UR-less phonology

마음/언어 2009/07/23 09:29

Burzio (1996) dispenses with the necessity of UR based on the discussion on stress licensing and allomorphy, which are the two crucial motivations for positing UR in phonological analysis. Instead, he proposes anti-allomophy (AA), which is a group of output-output faithfulness constraints.

The underlying assumptions for positing UR is 1) phonological process is mediated by rewrite rules (derivational) and 2) the less in the lexicon, the better in terms of efficiency (which is based on a further underlying assumption that computation (rule application) is free of effort). Burzio shows both of these fundamental assumptions is not supported by neither conceptual nor empirical evidence, due in large part to the transition of the theoretical framework from derivational rule-based phonology to constraint-based (OT) phonology.
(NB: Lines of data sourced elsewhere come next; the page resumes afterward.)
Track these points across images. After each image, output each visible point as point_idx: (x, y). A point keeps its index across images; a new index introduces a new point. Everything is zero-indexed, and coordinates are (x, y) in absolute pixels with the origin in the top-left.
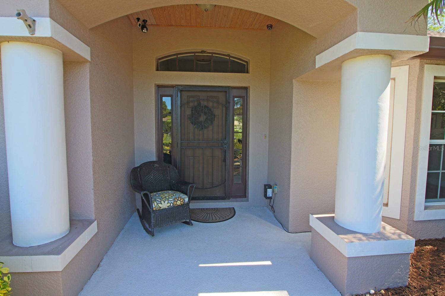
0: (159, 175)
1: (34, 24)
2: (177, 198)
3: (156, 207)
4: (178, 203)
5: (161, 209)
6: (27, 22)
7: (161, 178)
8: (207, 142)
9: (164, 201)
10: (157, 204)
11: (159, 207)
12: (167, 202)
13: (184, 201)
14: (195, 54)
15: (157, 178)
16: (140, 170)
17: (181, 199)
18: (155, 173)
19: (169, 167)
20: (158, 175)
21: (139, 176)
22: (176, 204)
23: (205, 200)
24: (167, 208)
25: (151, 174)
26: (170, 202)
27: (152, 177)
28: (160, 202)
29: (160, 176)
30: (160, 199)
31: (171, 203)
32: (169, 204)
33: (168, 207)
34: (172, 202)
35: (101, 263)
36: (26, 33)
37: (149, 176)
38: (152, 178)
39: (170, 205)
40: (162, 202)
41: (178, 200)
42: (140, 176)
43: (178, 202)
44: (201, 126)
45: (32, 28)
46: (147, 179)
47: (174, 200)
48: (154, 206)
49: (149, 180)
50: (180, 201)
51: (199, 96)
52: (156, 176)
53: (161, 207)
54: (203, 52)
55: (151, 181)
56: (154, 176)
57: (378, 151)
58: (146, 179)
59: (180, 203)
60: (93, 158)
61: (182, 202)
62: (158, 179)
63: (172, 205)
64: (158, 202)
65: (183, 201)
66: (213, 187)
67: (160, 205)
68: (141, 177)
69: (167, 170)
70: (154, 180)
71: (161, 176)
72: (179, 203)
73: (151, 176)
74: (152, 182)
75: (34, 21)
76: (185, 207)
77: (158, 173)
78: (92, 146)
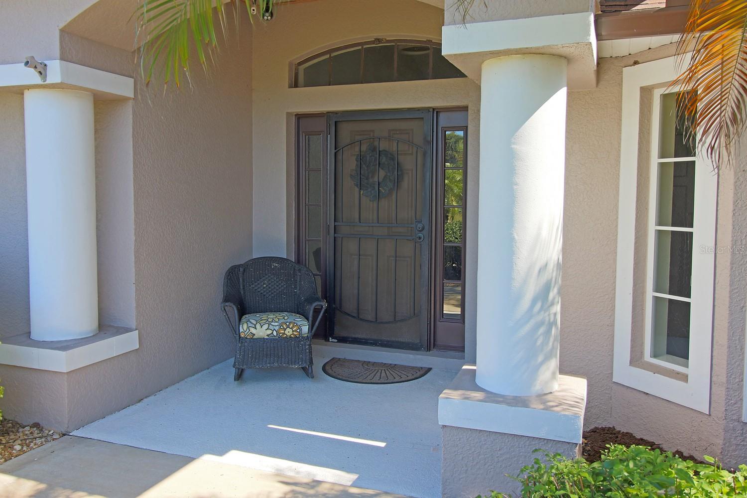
0: (280, 284)
1: (45, 70)
2: (288, 324)
3: (246, 333)
4: (286, 332)
5: (255, 337)
6: (37, 69)
7: (282, 290)
8: (388, 225)
9: (262, 324)
10: (248, 327)
11: (251, 333)
12: (266, 326)
13: (301, 330)
14: (362, 47)
15: (275, 288)
16: (244, 270)
17: (294, 326)
18: (272, 279)
19: (300, 270)
20: (277, 284)
21: (241, 280)
22: (284, 334)
23: (378, 346)
24: (266, 337)
25: (264, 280)
26: (271, 327)
27: (265, 286)
28: (254, 326)
29: (280, 286)
30: (257, 321)
31: (274, 329)
32: (269, 332)
33: (268, 335)
34: (277, 328)
35: (145, 399)
36: (38, 80)
37: (258, 284)
38: (264, 288)
39: (273, 333)
40: (258, 326)
41: (288, 327)
42: (244, 281)
43: (288, 330)
44: (373, 192)
45: (43, 74)
46: (256, 288)
47: (281, 325)
48: (241, 330)
49: (259, 290)
50: (292, 328)
51: (373, 131)
52: (273, 284)
53: (254, 335)
54: (378, 40)
55: (262, 292)
56: (269, 284)
57: (516, 237)
58: (253, 288)
59: (291, 332)
60: (136, 238)
61: (296, 331)
62: (277, 290)
63: (275, 333)
64: (250, 325)
65: (299, 330)
66: (395, 321)
67: (253, 330)
68: (245, 284)
69: (296, 275)
70: (268, 291)
71: (282, 286)
72: (289, 332)
73: (264, 284)
74: (264, 295)
75: (45, 65)
76: (302, 343)
77: (278, 280)
78: (135, 220)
He also provides a wide range of evidence to support his argument for UR-less phonology, such as the stress pattern of compensate-compensation vs. condense-condensation. Furthermore, he argues that his analysis is attractive in a sense that it goes along with psycholinguistics (and connectionism). The fact that psycholinguists have not shown that human grammar is processed in a serial manner indirectly supports the view that there is no cyclic operation in human grammar.

Reference
Burzio, Luigi. 1996. Surface constraints versus underlying representation. In Durand & Laks (eds.) Current Trends in Phonology: Models and Methods. Salford, Manchester: University of Salford Publications.